Source data
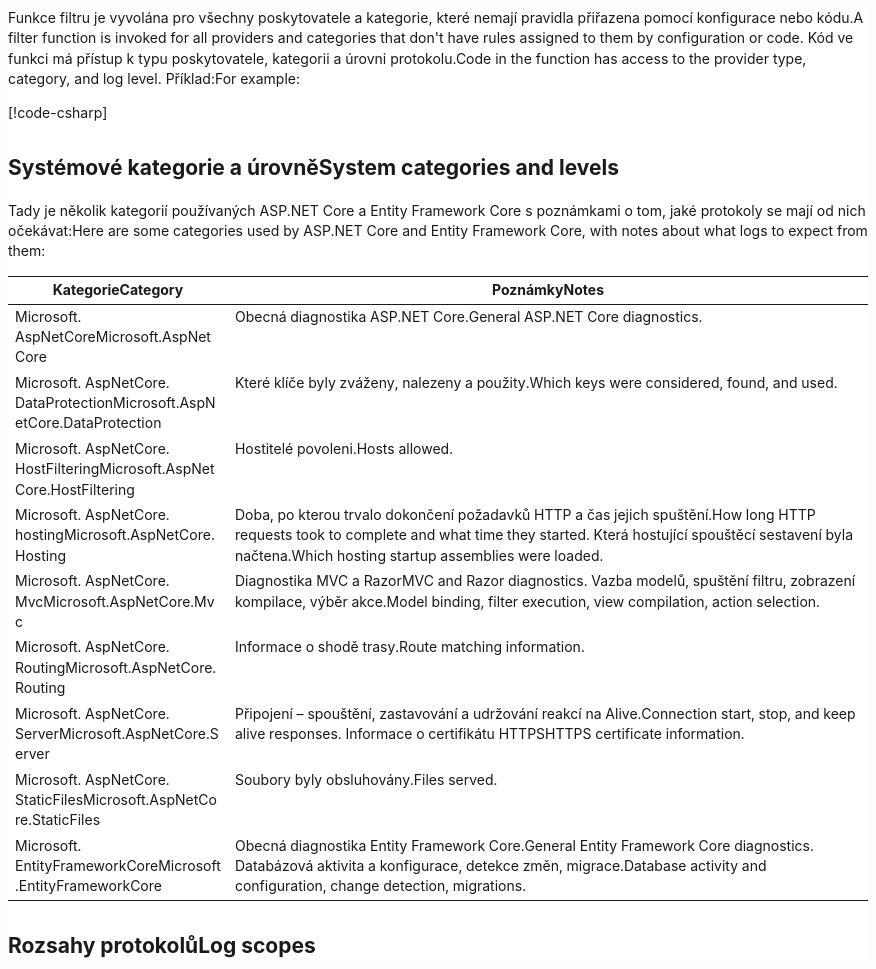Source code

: <span data-ttu-id="63e12-380">Funkce filtru je vyvolána pro všechny poskytovatele a kategorie, které nemají pravidla přiřazena pomocí konfigurace nebo kódu.</span><span class="sxs-lookup"><span data-stu-id="63e12-380">A filter function is invoked for all providers and categories that don't have rules assigned to them by configuration or code.</span></span> <span data-ttu-id="63e12-381">Kód ve funkci má přístup k typu poskytovatele, kategorii a úrovni protokolu.</span><span class="sxs-lookup"><span data-stu-id="63e12-381">Code in the function has access to the provider type, category, and log level.</span></span> <span data-ttu-id="63e12-382">Příklad:</span><span class="sxs-lookup"><span data-stu-id="63e12-382">For example:</span></span>

[!code-csharp[](index/samples/3.x/TodoApiSample/Program.cs?name=snippet_FilterFunction&highlight=3-11)]

## <a name="system-categories-and-levels"></a><span data-ttu-id="63e12-383">Systémové kategorie a úrovně</span><span class="sxs-lookup"><span data-stu-id="63e12-383">System categories and levels</span></span>

<span data-ttu-id="63e12-384">Tady je několik kategorií používaných ASP.NET Core a Entity Framework Core s poznámkami o tom, jaké protokoly se mají od nich očekávat:</span><span class="sxs-lookup"><span data-stu-id="63e12-384">Here are some categories used by ASP.NET Core and Entity Framework Core, with notes about what logs to expect from them:</span></span>

| <span data-ttu-id="63e12-385">Kategorie</span><span class="sxs-lookup"><span data-stu-id="63e12-385">Category</span></span>                            | <span data-ttu-id="63e12-386">Poznámky</span><span class="sxs-lookup"><span data-stu-id="63e12-386">Notes</span></span> |
| ----------------------------------- | ----- |
| <span data-ttu-id="63e12-387">Microsoft. AspNetCore</span><span class="sxs-lookup"><span data-stu-id="63e12-387">Microsoft.AspNetCore</span></span>                | <span data-ttu-id="63e12-388">Obecná diagnostika ASP.NET Core.</span><span class="sxs-lookup"><span data-stu-id="63e12-388">General ASP.NET Core diagnostics.</span></span> |
| <span data-ttu-id="63e12-389">Microsoft. AspNetCore. DataProtection</span><span class="sxs-lookup"><span data-stu-id="63e12-389">Microsoft.AspNetCore.DataProtection</span></span> | <span data-ttu-id="63e12-390">Které klíče byly zváženy, nalezeny a použity.</span><span class="sxs-lookup"><span data-stu-id="63e12-390">Which keys were considered, found, and used.</span></span> |
| <span data-ttu-id="63e12-391">Microsoft. AspNetCore. HostFiltering</span><span class="sxs-lookup"><span data-stu-id="63e12-391">Microsoft.AspNetCore.HostFiltering</span></span>  | <span data-ttu-id="63e12-392">Hostitelé povoleni.</span><span class="sxs-lookup"><span data-stu-id="63e12-392">Hosts allowed.</span></span> |
| <span data-ttu-id="63e12-393">Microsoft. AspNetCore. hosting</span><span class="sxs-lookup"><span data-stu-id="63e12-393">Microsoft.AspNetCore.Hosting</span></span>        | <span data-ttu-id="63e12-394">Doba, po kterou trvalo dokončení požadavků HTTP a čas jejich spuštění.</span><span class="sxs-lookup"><span data-stu-id="63e12-394">How long HTTP requests took to complete and what time they started.</span></span> <span data-ttu-id="63e12-395">Která hostující spouštěcí sestavení byla načtena.</span><span class="sxs-lookup"><span data-stu-id="63e12-395">Which hosting startup assemblies were loaded.</span></span> |
| <span data-ttu-id="63e12-396">Microsoft. AspNetCore. Mvc</span><span class="sxs-lookup"><span data-stu-id="63e12-396">Microsoft.AspNetCore.Mvc</span></span>            | <span data-ttu-id="63e12-397">Diagnostika MVC a Razor</span><span class="sxs-lookup"><span data-stu-id="63e12-397">MVC and Razor diagnostics.</span></span> <span data-ttu-id="63e12-398">Vazba modelů, spuštění filtru, zobrazení kompilace, výběr akce.</span><span class="sxs-lookup"><span data-stu-id="63e12-398">Model binding, filter execution, view compilation, action selection.</span></span> |
| <span data-ttu-id="63e12-399">Microsoft. AspNetCore. Routing</span><span class="sxs-lookup"><span data-stu-id="63e12-399">Microsoft.AspNetCore.Routing</span></span>        | <span data-ttu-id="63e12-400">Informace o shodě trasy.</span><span class="sxs-lookup"><span data-stu-id="63e12-400">Route matching information.</span></span> |
| <span data-ttu-id="63e12-401">Microsoft. AspNetCore. Server</span><span class="sxs-lookup"><span data-stu-id="63e12-401">Microsoft.AspNetCore.Server</span></span>         | <span data-ttu-id="63e12-402">Připojení – spouštění, zastavování a udržování reakcí na Alive.</span><span class="sxs-lookup"><span data-stu-id="63e12-402">Connection start, stop, and keep alive responses.</span></span> <span data-ttu-id="63e12-403">Informace o certifikátu HTTPS</span><span class="sxs-lookup"><span data-stu-id="63e12-403">HTTPS certificate information.</span></span> |
| <span data-ttu-id="63e12-404">Microsoft. AspNetCore. StaticFiles</span><span class="sxs-lookup"><span data-stu-id="63e12-404">Microsoft.AspNetCore.StaticFiles</span></span>    | <span data-ttu-id="63e12-405">Soubory byly obsluhovány.</span><span class="sxs-lookup"><span data-stu-id="63e12-405">Files served.</span></span> |
| <span data-ttu-id="63e12-406">Microsoft. EntityFrameworkCore</span><span class="sxs-lookup"><span data-stu-id="63e12-406">Microsoft.EntityFrameworkCore</span></span>       | <span data-ttu-id="63e12-407">Obecná diagnostika Entity Framework Core.</span><span class="sxs-lookup"><span data-stu-id="63e12-407">General Entity Framework Core diagnostics.</span></span> <span data-ttu-id="63e12-408">Databázová aktivita a konfigurace, detekce změn, migrace.</span><span class="sxs-lookup"><span data-stu-id="63e12-408">Database activity and configuration, change detection, migrations.</span></span> |

## <a name="log-scopes"></a><span data-ttu-id="63e12-409">Rozsahy protokolů</span><span class="sxs-lookup"><span data-stu-id="63e12-409">Log scopes</span></span>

HOW TO COMPLETE THIS TASK
The answer must consist solely of the lines from the first line of the data through the line containing "expect from them:</span></span>", inclusive, reproduced exactly and without pictures.

SOLUTION TO THIS PROBLEM
Source code

: <span data-ttu-id="63e12-380">Funkce filtru je vyvolána pro všechny poskytovatele a kategorie, které nemají pravidla přiřazena pomocí konfigurace nebo kódu.</span><span class="sxs-lookup"><span data-stu-id="63e12-380">A filter function is invoked for all providers and categories that don't have rules assigned to them by configuration or code.</span></span> <span data-ttu-id="63e12-381">Kód ve funkci má přístup k typu poskytovatele, kategorii a úrovni protokolu.</span><span class="sxs-lookup"><span data-stu-id="63e12-381">Code in the function has access to the provider type, category, and log level.</span></span> <span data-ttu-id="63e12-382">Příklad:</span><span class="sxs-lookup"><span data-stu-id="63e12-382">For example:</span></span>

[!code-csharp[](index/samples/3.x/TodoApiSample/Program.cs?name=snippet_FilterFunction&highlight=3-11)]

## <a name="system-categories-and-levels"></a><span data-ttu-id="63e12-383">Systémové kategorie a úrovně</span><span class="sxs-lookup"><span data-stu-id="63e12-383">System categories and levels</span></span>

<span data-ttu-id="63e12-384">Tady je několik kategorií používaných ASP.NET Core a Entity Framework Core s poznámkami o tom, jaké protokoly se mají od nich očekávat:</span><span class="sxs-lookup"><span data-stu-id="63e12-384">Here are some categories used by ASP.NET Core and Entity Framework Core, with notes about what logs to expect from them:</span></span>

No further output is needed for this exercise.